▶ **The task**
Reproduce verbatim the lines of the items below, starting with the first line and ending with the line that contains "order: Diplostraca", both included.

▶ **Dataset records**
════════════════════

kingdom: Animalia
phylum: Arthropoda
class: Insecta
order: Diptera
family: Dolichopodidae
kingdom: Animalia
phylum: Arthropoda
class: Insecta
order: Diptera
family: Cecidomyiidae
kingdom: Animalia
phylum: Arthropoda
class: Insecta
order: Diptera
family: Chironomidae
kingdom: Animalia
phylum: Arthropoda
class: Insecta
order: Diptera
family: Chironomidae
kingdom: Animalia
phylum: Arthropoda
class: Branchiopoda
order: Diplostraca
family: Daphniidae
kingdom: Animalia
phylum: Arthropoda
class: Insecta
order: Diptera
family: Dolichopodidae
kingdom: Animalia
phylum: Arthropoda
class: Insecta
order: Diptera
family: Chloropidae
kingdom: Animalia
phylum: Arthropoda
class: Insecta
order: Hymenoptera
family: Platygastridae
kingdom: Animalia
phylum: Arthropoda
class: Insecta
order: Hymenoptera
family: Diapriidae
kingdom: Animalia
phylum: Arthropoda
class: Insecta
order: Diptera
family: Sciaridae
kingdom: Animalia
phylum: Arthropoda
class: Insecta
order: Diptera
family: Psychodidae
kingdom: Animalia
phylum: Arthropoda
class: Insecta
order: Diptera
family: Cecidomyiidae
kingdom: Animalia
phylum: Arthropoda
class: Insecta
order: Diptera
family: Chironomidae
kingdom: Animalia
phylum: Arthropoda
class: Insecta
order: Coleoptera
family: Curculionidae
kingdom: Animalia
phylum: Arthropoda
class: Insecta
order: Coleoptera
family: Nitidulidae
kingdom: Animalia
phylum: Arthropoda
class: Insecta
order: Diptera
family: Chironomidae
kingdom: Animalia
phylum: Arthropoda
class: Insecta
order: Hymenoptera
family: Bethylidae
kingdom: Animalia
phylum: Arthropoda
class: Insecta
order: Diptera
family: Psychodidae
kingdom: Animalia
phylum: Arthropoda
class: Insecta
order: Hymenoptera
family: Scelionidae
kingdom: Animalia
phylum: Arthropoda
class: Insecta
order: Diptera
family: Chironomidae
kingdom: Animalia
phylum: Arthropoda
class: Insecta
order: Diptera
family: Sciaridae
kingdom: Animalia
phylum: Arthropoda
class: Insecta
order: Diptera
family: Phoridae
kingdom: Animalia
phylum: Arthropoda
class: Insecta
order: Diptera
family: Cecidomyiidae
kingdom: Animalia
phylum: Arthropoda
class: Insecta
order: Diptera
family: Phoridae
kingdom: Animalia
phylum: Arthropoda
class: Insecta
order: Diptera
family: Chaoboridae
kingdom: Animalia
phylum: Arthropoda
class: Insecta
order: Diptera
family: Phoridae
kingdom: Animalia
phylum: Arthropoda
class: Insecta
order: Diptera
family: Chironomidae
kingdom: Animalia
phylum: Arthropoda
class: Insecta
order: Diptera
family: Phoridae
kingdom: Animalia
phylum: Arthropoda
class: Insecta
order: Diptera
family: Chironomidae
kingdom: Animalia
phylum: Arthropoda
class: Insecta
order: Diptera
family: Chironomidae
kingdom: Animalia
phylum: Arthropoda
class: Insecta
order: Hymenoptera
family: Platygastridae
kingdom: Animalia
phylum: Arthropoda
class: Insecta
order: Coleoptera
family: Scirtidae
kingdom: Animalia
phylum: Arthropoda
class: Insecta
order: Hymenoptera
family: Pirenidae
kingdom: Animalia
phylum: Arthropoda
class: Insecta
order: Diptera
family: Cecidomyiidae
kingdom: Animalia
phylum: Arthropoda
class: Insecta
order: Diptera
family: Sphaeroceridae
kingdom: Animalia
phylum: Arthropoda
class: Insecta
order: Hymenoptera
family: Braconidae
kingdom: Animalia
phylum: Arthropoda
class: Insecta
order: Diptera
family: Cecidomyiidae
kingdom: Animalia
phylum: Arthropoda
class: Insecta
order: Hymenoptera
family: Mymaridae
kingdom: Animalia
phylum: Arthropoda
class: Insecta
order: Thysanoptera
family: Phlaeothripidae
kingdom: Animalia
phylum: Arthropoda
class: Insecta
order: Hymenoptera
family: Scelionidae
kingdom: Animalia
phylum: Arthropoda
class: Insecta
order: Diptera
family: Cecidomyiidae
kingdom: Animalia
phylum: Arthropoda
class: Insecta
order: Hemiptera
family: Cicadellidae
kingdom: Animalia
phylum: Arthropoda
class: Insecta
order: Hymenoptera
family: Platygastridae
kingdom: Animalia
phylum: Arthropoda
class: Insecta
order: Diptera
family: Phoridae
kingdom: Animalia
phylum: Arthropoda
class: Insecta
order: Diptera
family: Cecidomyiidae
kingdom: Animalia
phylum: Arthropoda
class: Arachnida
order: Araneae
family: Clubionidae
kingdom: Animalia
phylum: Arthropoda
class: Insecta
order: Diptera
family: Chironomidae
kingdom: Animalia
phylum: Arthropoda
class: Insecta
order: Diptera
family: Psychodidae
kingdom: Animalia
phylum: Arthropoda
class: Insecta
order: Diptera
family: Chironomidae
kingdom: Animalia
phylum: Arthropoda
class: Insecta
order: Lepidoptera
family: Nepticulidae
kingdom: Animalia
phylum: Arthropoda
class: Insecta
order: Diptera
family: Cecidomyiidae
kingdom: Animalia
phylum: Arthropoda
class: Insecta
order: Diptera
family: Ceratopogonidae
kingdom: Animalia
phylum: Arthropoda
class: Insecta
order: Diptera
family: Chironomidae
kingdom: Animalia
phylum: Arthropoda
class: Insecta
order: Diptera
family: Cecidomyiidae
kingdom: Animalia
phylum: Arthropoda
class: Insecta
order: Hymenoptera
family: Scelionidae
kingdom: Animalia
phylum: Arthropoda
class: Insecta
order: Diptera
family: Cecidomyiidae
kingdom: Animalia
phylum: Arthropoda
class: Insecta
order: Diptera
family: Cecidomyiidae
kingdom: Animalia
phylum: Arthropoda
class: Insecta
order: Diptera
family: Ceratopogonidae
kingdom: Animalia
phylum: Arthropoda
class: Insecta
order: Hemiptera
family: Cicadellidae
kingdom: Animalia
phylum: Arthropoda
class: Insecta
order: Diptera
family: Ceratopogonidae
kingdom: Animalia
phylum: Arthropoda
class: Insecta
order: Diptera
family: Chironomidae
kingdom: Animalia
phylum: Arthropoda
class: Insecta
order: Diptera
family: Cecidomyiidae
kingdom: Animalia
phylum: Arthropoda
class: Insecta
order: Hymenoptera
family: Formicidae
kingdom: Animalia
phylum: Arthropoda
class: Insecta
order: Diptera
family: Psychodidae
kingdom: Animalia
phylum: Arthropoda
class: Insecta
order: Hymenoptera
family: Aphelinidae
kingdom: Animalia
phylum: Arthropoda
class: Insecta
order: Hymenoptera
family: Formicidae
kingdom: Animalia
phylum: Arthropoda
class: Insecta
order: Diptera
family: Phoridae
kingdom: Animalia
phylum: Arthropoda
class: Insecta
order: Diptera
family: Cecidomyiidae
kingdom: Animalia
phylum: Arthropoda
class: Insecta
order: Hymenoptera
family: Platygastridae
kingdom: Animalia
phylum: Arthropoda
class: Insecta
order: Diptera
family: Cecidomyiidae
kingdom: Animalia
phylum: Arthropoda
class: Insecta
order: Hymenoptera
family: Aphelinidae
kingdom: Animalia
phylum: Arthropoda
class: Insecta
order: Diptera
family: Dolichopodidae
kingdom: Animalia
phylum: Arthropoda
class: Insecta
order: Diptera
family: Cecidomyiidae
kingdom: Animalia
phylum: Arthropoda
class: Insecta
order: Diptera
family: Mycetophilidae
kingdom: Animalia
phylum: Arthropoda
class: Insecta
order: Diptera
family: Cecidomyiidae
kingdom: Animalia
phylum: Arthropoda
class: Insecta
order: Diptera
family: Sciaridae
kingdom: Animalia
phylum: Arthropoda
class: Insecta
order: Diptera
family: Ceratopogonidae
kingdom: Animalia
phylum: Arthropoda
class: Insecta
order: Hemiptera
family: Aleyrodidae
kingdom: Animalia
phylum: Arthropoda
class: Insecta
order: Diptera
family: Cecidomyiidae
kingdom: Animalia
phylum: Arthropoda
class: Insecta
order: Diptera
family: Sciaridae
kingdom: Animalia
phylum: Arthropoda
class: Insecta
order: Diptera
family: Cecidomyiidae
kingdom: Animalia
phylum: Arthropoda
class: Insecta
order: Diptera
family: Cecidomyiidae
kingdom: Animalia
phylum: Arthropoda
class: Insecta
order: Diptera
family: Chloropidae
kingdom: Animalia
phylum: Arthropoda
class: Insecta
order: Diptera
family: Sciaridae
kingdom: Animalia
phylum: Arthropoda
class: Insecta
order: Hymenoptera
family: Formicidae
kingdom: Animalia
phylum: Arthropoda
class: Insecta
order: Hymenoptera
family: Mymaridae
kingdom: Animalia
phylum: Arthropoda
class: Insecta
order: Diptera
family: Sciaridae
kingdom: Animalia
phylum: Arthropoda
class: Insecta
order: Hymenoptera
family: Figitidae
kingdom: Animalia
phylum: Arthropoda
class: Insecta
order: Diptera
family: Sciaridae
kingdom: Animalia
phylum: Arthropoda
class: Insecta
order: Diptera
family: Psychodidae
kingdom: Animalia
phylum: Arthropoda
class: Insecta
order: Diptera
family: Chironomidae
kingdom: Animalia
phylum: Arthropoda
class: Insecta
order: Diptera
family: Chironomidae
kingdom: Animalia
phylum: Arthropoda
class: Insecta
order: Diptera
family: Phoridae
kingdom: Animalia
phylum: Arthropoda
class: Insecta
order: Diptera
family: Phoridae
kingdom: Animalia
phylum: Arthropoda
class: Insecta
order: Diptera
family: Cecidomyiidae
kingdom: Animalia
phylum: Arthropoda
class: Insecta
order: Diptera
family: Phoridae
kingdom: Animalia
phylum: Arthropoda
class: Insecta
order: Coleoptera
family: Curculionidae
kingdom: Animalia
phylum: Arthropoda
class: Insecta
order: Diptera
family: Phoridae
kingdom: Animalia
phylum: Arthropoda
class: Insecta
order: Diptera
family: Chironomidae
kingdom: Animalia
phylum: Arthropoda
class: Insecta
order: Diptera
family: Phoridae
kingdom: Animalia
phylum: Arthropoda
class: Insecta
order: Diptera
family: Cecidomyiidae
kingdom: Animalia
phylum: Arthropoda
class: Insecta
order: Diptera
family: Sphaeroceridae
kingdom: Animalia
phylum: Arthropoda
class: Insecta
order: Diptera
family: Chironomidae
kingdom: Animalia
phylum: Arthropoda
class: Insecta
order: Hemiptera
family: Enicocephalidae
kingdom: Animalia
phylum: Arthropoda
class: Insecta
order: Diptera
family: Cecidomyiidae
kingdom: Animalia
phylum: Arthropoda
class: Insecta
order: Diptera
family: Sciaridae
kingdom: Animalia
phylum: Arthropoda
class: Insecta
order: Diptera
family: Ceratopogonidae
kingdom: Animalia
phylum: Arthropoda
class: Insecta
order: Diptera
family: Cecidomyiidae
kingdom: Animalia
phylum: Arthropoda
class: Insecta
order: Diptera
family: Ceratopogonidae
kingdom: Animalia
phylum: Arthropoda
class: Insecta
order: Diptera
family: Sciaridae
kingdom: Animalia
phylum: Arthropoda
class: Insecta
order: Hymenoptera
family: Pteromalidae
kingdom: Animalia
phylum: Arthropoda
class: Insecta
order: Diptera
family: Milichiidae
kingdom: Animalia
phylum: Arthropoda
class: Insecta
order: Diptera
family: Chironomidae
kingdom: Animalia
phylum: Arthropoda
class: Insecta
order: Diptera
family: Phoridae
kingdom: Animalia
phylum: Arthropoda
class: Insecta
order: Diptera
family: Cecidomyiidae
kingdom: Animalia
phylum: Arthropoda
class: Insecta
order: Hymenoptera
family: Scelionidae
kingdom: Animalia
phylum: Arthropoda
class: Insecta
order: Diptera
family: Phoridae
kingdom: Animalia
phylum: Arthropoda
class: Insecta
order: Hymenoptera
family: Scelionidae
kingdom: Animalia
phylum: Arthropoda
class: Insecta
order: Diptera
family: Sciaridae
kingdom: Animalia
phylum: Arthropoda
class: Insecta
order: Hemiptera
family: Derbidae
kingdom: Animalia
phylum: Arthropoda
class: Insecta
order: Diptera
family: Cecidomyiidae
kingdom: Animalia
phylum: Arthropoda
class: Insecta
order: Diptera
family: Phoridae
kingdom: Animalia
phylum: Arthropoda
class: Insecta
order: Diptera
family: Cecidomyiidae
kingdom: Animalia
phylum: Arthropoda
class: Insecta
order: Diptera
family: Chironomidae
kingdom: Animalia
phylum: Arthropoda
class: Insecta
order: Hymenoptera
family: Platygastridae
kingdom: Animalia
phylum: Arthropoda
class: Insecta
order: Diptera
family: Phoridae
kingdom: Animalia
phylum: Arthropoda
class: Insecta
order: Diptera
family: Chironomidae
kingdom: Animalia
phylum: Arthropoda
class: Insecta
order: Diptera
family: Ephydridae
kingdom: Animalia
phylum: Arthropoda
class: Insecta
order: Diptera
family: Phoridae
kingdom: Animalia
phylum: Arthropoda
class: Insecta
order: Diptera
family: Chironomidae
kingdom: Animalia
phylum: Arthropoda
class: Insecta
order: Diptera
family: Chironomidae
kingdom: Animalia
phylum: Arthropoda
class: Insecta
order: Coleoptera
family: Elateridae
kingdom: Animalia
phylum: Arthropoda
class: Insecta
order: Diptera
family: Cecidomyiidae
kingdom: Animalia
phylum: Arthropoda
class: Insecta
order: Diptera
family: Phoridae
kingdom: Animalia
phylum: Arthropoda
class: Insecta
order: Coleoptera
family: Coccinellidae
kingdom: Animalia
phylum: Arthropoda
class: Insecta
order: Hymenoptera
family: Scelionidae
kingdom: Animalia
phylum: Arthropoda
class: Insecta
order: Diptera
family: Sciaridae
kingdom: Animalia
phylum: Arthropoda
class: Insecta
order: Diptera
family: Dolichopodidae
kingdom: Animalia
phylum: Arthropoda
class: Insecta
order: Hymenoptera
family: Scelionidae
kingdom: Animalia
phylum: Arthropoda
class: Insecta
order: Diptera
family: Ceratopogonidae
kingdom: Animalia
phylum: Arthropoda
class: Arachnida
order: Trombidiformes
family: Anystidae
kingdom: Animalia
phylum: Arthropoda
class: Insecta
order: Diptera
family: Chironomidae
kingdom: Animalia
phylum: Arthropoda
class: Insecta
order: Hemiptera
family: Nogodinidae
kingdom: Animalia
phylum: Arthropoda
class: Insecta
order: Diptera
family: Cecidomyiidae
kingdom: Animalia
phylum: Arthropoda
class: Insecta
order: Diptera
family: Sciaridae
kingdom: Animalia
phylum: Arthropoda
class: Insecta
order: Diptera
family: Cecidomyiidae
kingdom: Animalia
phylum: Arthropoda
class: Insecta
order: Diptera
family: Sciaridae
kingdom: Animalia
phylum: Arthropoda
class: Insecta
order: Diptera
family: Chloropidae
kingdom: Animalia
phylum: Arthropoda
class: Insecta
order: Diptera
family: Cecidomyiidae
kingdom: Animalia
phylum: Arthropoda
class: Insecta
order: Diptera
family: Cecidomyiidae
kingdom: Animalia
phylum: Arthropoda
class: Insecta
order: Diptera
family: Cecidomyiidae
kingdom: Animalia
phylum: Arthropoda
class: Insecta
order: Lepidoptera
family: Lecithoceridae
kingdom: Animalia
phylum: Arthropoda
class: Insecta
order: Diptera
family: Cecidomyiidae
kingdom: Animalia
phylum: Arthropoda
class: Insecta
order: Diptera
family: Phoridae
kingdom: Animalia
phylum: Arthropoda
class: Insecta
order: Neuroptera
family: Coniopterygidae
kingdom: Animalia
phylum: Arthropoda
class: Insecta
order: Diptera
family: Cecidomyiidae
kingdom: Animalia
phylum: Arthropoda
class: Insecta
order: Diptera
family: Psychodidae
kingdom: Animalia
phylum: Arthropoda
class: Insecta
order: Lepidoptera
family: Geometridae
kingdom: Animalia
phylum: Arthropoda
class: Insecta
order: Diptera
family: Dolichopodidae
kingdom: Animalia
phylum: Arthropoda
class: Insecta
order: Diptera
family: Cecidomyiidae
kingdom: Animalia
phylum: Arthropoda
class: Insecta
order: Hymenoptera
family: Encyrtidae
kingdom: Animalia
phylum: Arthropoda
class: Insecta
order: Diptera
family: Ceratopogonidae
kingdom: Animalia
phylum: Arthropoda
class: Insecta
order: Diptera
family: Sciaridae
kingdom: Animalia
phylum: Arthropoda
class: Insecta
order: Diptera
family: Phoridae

════════════════════

▶ **Written solution**
kingdom: Animalia
phylum: Arthropoda
class: Insecta
order: Diptera
family: Dolichopodidae
kingdom: Animalia
phylum: Arthropoda
class: Insecta
order: Diptera
family: Cecidomyiidae
kingdom: Animalia
phylum: Arthropoda
class: Insecta
order: Diptera
family: Chironomidae
kingdom: Animalia
phylum: Arthropoda
class: Insecta
order: Diptera
family: Chironomidae
kingdom: Animalia
phylum: Arthropoda
class: Branchiopoda
order: Diplostraca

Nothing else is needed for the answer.